I am drying the fennel and hops from the front of our house, but most of the hops grew way up beyond our reach. I need a trained squirrel to harvest them.

My amaranth fell over after the rain, so I've been stringing them up. I brought one head inside to see if the seeds will ripen.

I harvested some fennel twigs for school art projects.

After a lovely warm day working in the garden it was time for the human's Thanksgiving feast: squash, brussel sprouts, turkey with stuffing, cranberry jelly and my pumpkin pie made from scratch. I think the bees would have liked the German dessert wine we had with the pie. Happy Thanksgiving!

Wednesday, September 29, 2010

Fall Flowers at City Hall

Captain Vancouver looks over the community garden and gives out healthy eating tips.

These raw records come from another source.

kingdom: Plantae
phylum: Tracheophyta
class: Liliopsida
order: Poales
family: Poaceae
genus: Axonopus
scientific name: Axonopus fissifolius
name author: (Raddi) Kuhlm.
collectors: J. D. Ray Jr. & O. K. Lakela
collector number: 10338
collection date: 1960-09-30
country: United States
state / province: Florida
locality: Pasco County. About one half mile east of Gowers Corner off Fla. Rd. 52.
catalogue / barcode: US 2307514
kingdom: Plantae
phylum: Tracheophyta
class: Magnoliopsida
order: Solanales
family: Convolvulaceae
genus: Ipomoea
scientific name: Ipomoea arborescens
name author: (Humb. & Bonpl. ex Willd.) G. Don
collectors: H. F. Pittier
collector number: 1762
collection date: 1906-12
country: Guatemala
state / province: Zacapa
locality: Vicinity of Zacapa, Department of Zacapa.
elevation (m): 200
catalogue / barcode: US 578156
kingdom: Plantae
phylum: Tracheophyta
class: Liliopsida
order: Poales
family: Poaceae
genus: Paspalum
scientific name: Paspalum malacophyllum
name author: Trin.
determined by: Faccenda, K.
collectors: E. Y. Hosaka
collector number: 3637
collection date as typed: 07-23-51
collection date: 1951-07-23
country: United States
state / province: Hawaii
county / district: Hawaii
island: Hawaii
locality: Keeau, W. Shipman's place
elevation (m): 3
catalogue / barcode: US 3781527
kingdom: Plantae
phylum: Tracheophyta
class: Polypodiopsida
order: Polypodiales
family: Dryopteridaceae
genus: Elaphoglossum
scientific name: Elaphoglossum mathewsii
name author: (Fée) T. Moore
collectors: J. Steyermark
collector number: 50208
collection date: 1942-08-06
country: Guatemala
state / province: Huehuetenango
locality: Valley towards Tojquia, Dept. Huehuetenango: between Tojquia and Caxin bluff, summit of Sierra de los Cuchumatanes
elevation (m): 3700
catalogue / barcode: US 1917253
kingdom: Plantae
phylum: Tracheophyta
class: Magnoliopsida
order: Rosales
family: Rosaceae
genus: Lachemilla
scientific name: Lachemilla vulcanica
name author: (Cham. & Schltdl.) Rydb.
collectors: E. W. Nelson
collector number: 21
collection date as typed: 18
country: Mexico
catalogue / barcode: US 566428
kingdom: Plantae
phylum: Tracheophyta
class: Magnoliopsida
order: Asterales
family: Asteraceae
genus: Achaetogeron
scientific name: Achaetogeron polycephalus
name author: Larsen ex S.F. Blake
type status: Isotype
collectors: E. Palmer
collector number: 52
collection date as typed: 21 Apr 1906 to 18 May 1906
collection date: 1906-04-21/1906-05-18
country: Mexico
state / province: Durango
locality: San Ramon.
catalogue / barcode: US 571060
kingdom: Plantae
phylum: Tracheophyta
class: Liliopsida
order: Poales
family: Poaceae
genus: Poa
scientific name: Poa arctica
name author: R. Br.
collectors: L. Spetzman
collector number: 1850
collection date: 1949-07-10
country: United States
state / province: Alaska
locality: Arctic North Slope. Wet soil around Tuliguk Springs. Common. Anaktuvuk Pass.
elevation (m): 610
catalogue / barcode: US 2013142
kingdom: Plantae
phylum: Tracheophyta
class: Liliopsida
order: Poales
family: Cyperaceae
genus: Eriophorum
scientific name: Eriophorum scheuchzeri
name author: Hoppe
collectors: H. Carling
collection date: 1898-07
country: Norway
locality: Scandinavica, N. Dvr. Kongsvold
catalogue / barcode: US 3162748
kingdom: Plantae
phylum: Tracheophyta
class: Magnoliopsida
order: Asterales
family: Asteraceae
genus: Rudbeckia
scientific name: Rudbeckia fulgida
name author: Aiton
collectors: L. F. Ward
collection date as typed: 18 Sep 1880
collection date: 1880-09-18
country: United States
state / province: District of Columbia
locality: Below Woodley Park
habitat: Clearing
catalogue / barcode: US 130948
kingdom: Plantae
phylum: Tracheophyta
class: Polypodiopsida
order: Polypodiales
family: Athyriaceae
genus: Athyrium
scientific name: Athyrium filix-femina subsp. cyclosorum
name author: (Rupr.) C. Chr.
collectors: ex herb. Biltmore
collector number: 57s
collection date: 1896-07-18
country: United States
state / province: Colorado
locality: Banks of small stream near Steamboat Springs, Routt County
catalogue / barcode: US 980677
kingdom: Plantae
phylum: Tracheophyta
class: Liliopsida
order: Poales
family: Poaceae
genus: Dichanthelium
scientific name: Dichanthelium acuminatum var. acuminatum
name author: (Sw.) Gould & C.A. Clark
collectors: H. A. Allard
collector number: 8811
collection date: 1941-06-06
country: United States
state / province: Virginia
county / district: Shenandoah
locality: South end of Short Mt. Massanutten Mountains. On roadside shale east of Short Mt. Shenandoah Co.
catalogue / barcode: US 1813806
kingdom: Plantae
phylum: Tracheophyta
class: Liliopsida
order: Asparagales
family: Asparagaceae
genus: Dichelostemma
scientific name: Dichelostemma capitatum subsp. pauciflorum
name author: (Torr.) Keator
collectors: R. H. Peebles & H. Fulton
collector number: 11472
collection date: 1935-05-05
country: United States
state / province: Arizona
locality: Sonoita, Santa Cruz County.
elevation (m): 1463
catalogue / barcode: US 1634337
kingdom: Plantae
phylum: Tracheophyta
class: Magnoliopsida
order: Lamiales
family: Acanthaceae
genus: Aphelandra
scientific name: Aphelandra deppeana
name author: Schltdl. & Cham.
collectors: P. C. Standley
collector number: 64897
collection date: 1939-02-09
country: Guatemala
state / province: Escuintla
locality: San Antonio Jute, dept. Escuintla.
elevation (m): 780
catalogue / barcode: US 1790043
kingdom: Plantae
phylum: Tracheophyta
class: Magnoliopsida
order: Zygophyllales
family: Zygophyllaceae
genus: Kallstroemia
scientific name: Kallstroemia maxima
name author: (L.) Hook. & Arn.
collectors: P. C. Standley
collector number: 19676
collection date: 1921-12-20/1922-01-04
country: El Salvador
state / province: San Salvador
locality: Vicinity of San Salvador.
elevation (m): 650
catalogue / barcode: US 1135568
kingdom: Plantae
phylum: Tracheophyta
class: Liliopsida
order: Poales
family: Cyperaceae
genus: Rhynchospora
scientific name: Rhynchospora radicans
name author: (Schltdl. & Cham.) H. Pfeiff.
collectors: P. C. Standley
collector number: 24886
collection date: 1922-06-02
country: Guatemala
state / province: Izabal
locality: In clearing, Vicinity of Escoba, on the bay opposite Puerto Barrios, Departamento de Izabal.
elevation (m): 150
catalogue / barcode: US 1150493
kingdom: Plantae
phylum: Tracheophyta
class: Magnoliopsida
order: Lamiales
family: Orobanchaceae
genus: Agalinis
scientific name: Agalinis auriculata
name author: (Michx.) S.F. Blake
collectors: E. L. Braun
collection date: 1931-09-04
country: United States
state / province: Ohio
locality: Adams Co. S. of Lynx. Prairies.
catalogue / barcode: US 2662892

Meanwhile, we are harvesting some zucchinis which will be raffled off at our school tonight.

Many plants have powdery mildew now, but the lupins don't seem bothered by it.

As I was pulling out the rotting tomato plants the chickadees kept flying to the sunflowers and plucking out seeds. Can you spot the chickadee in this photo?

These tall plants are mullein in the Aboriginal healing garden.

The amaranth is such a rich color.

A very soggy bumble bee is drying out in the sun in a cosmo.

Even the syrphid flies are a bit slow this morning.

The white garden is one of my favorite spots at city hall. Let's hope the sun sticks around and creates dry conditions for seed saving.